Große Vorfreude aber auch Bedenken

Für einige Lehrer und Schüler ist die baldige Möglichkeit, wieder Ganztagsunterricht zu haben, eine gute Sache. Die Lehrpersonen merken, dass ihre Schüler die Schule und den menschlichen Kontakt brauchen. Gerade auch Sonderschulkinder sind auf eine tagtägliche Struktur angewiesen.

Doch einige Schuldirektorien stehen auf der Bremse, wie z.B. Carine Driessens, Direktorin der BuSO-Schule „De Dageraad in Kortessem in der Provinz Limburg: „Wir arbeiten viel rund um das Wohlergehen unserer Schulkinder. Darum sind wir sehr froh darüber, sie wieder regelmäßiger in der Schule begrüßen zu können, doch andererseits, je mehr Leute im Schulgebäude sind, je mehr Maßnahmen müssen wir ergreifen. Wir unterrichten sensible Schüler und daher müssen wir alles daransetzen, das Virus draußen zu halten.“ 

Was sagt Flanderns Bildungsminister Weyts dazu?

Bildungsminister Ben Weyts (N-VA) hatte auf diese Möglichkeiten in den jüngsten Gesprächen mit den Schulträgern in Flandern auf Lockerungen, auf mögliche Schulausflüge und auf mehr Präsenzunterricht gedrängt: „Es ist sicher nicht evident, um unter den heutigen Umständen zu lockern, doch wir hielten es für essentiell, Perspektiven, wie Schulausflüge anzubieten, statt nur hinter dem PC oder in der Klasse zu sitzen.

Daneben wollen wir auch erreichen, dass die zweiten und dritten Schuljahre in der Sekundarstufe wieder Kontaktunterricht folgen können. Wir werden die Lage innerhalb der kommenden beiden Wochen analysieren. Dann wissen wir, welchen Einfluss die britische Corona-Variante hat und hoffentlich können wir dann auch für die Kinder gute Beschlüsse fassen.“ 

Freude bei den Reisebusgesellschaften

Infolge der Corona-Maßnahmen in Flandern (und in ganz Belgien) dürfen Schulausflüge nicht mit öffentlichen Verkehrsmitteln durchgeführt werden, um die Gefahr von Ansteckungen mit Corona zu minimieren. Deshalb setzt das Landesbildungsministerium auf die Reisebusgesellschaften, die gerade auch durch Corona kaum bis keine Aufträge haben (es sei denn, sie werden zur Verstärkung von De Lijn im Nahverkehr eingesetzt).

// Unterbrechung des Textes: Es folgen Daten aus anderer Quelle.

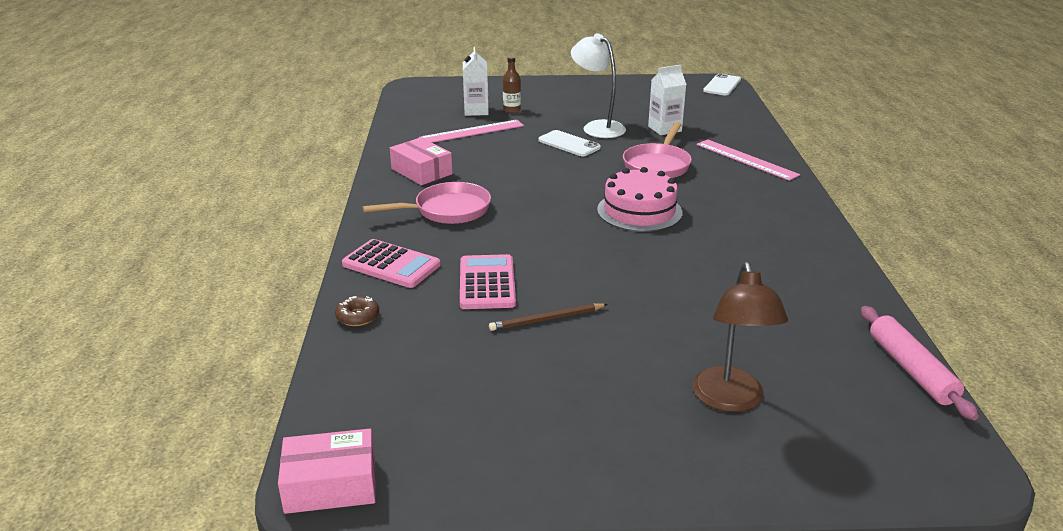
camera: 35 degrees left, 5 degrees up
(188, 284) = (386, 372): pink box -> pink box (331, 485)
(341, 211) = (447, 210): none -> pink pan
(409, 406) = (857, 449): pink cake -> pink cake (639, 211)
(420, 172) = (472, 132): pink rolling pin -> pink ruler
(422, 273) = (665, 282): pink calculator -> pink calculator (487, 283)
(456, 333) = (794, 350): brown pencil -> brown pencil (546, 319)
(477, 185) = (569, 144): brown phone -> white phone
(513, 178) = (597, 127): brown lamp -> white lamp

Hier ist die Freude groß, bald wieder Schulklassen befördern zu können. Doch hier gilt es einige Vorschriften zu beachten. Die Kinder müssen einzeln einsteigen und dann nach und nach nach hinten durchgehen und beim Aussteigen müssen sie wiederum einzeln vorgehen und den Bus verlassen. Da sind sowohl die schulischen Begleiter, als auch die Busfahrer gefordert.

Zudem müssen die größeren bzw. die älteren Schüler Mundmasken tragen, das Benutzen der Bustoiletten ist verboten und die Fahrzeuge werden durch Klimaanlagen und bei Zwischenstopps durch das Öffnen der Türen regelmäßig gelüftet.